Monday, November 1, 2021

Good Grief, November!

Passing swiftly, time nears another winter. It doesn’t seem possible. Just the other day we were wondering why spring was hanging back from its expected appearance. Now that is behind us and so, too, summer. Fall nears its end as hard as that is to believe.

An adage claims time passes quickly as you age. It is true. Even with time on my hands to read, nap and loll in front of a TV screen, time melts away. Resting after breakfast, it is soon afternoon. Then it is time to make supper decisions. Bedtime arrives soon thereafter.

This does not mean nothing is done or accomplished during the day. No, a lot is read, digested, thought and written about during daytime hours.
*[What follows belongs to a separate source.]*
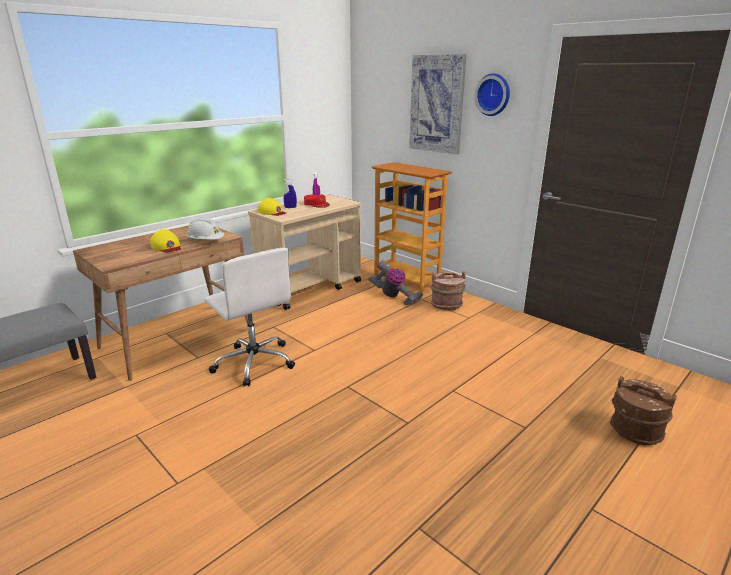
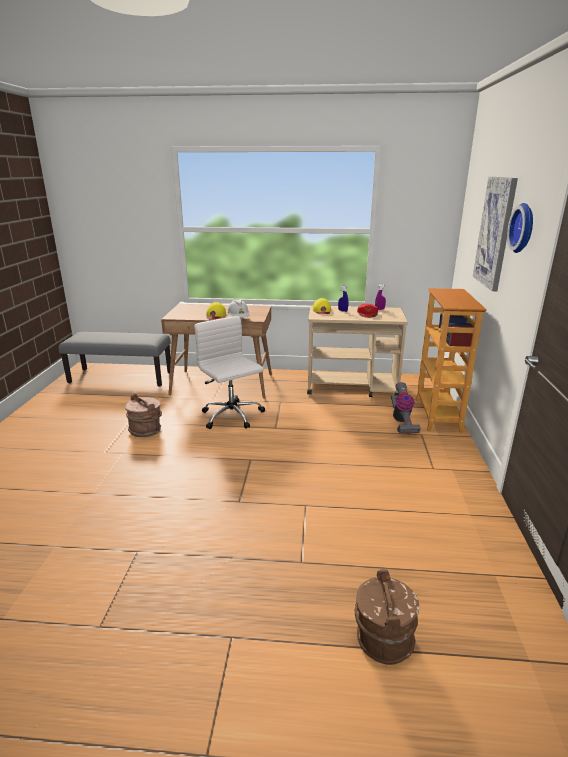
camera: 50 degrees right, 0 degrees up
white office chair [204,248,295,387] -> white office chair turned 135 degrees clockwise [194,316,265,429]
brown bucket [431,271,466,310] -> brown bucket moved to [125,394,162,437]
Meeting with colleagues to advance work for clients takes place as well. There are studies and reports on all this activity and that draws attention. Time speeds through engagement and participation. Those two terms are not the same, but both absorb attention and concentration.

Rummaging about for today’s topic, I did not get farther than saving the opening document with today’s date. November first. Yikes. It doesn’t seem possible. Soon we will prepare for Thanksgiving, soon after Christmas, then New Years, and the many holidays that follow. Guideposts of the calendar, whisk us through another year. The rhythm does not staccato; it thrums, beats, pulses. There is no slowing down or going back.
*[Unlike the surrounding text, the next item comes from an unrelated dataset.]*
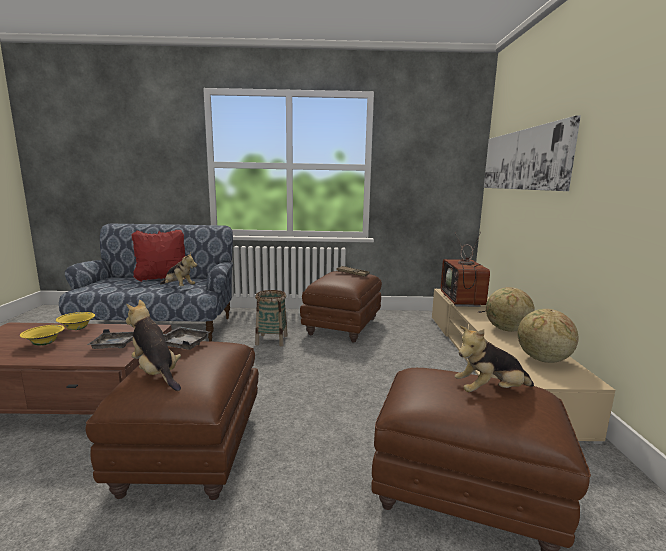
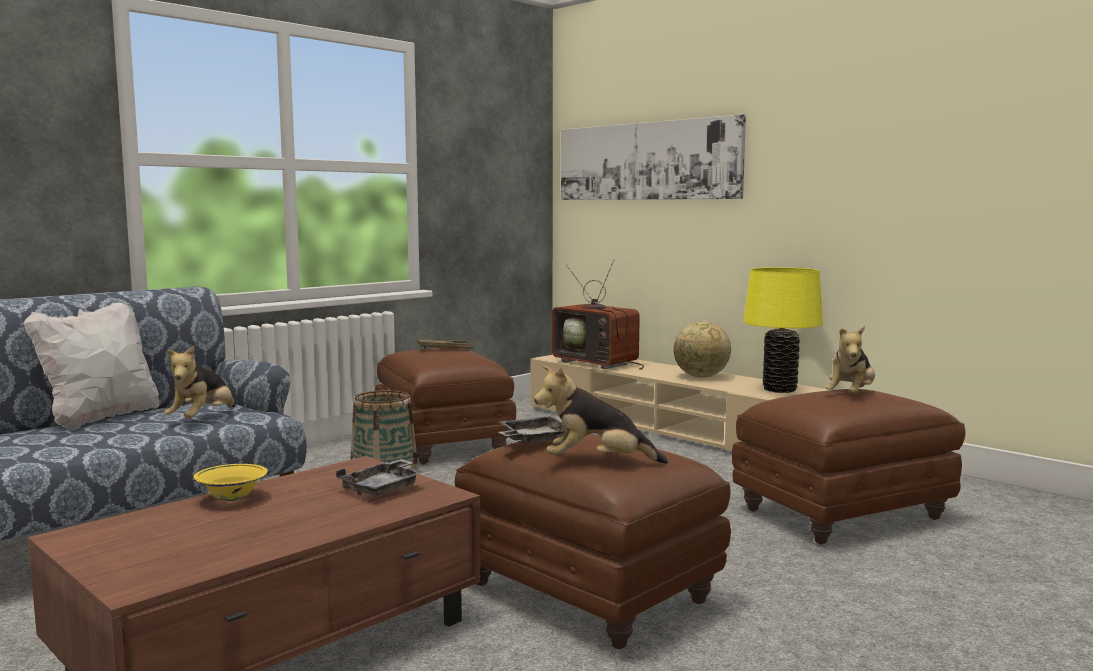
camera: 45 degrees left, 5 degrees down
yellow bowl [20,325,65,345] -> none
red pillow [132,230,185,282] -> white pillow [23,302,159,430]
plush toy [160,253,197,286] -> plush toy turned 120 degrees clockwise [164,346,235,418]
globe [517,309,578,363] -> yellow table lamp [743,267,823,393]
The other day a reader did not like my use of the term ‘history evolves.’ Like time, I meant that we encounter history as it is being made, afterwards with a look in the rearview mirror, then study and assessment of what happened and what it means – then and now. With little passage of time we witness that same history differently. The context of then and now are different. Tomorrow it will take on new meaning as well. That is the result of knowing more, uncovering more, and realizing the weight of a happening when bumping up against different circumstances.

The reader is right. History does not change; its interpretation changes, it evolves. The facts, however immovable, remain open for analysis and articulated understanding. The issue of immigration is an example; native Americans populated North America long before the European white man arrived on the scene. The immigrants then were seeking a new world and opportunity. The scattered population of Native Americans were an impediment to white man’s objective. So, Indians were demonized as the dangerous enemy; out of defense, they became that very thing although not their intent.

The outcome was removing natives from their property, herding them into inhospitable regions, and ignoring them for centuries. Much of their story has been erased; even they are nearly erased. But that tragedy is not complete. There is still time to learn their story and share it.

It is high time to do just that. the question is how and who. Financial resources should come from the federal purse. Procedural and programmatic details should be accomplished by the native people themselves. Collegial assistance ought to be readily available. Guidance available, however, is not authority of. We have been down that road before and it delivered us to this day’s predicament.

The issues of Native Americans is prologue to our national immigration policy and programs. No wonder immigration has been so colossally mismanaged. We did not understand the basics from the very start.